Roger Atkinson Pryor - Postbellum Activities

Postbellum Activities

In 1865, an impoverished Pryor moved to New York City, invited by friends he had known before the war. He eventually established a law firm with the politician Benjamin F. Butler of Boston. Butler had been a Union general who was widely known and hated in the South. Pryor became active in Democratic politics in New York.

Pryor brought his family from Virginia to New York in 1868, and they settled in Brooklyn Heights. They struggled with poverty for years but gradually began to get re-established.

Pryor learned to operate in New York Democratic Party politics, where he was prominent among influential southerners who became known as "Confederate carpetbaggers." Eventually he gave speeches saying that he was glad that the nation had reunited and that the South had lost. Pryor was elected as a delegate to the Democratic National Convention in 1876, a year before the federal government pulled its last military forces out of the South and ended Reconstruction.

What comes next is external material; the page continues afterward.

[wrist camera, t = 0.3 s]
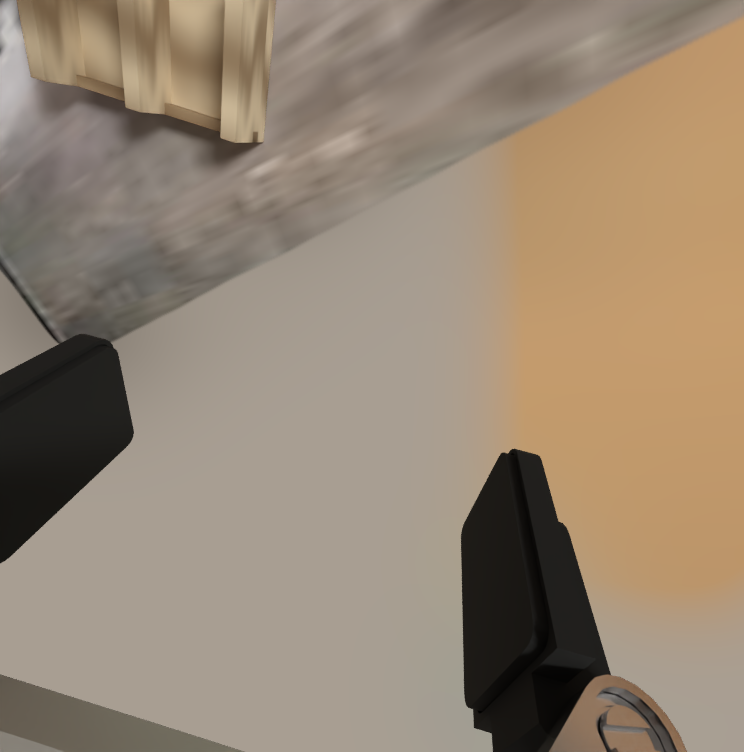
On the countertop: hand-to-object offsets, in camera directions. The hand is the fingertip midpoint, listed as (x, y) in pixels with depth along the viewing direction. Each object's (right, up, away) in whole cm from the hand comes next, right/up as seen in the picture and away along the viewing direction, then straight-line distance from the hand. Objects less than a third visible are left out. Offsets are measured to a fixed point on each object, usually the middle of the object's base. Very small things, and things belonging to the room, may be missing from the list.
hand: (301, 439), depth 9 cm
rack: (-14, +29, +22) cm, 39 cm away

Chosen by the Democratic Party for the important Decoration Day address in 1877, after the national compromise that resulted in the federal government pulling its troops out of the South, Pryor vilified Reconstruction and promoted the Lost Cause. He referred to all the soldiers as noble victims of politicians, although he had been one who gave fiery speeches in favor of secession and war. Historian David W. Blight has written that Pryor was one of a number of influential politicians who shaped the story of the war as excluding the issue of slavery; in the following years, the increasing reconciliation between the North and South was based on excluding freedmen and the issues of race.

In 1890, Pryor was appointed as judge of the New York Court of Common Pleas, where he served until 1894. He was next appointed as justice of the New York Supreme Court, serving from 1894 to 1899, when he retired.

In December 1890, Pryor joined the New York chapter of the new heritage/lineage organization, Sons of the American Revolution (SAR), for male descendants of participants in the war. When admitted, he and his documented ancestors were all entered under his membership number of 4043. Annoyed at being excluded from the men's club, Sara Agnes Rice Pryor and other women founded chapters of the Daughters of the American Revolution, setting up their own lineage society to recognize women's contributions and organize for historic preservation and education.

In retirement, Pryor was appointed on April 10, 1912 as official referee by the appellate division of the State Supreme Court. He served until his death seven years later in New York City. He was buried in Princeton Cemetery, in Princeton, New Jersey., where his wife and their sons Theodorick and William had already been buried.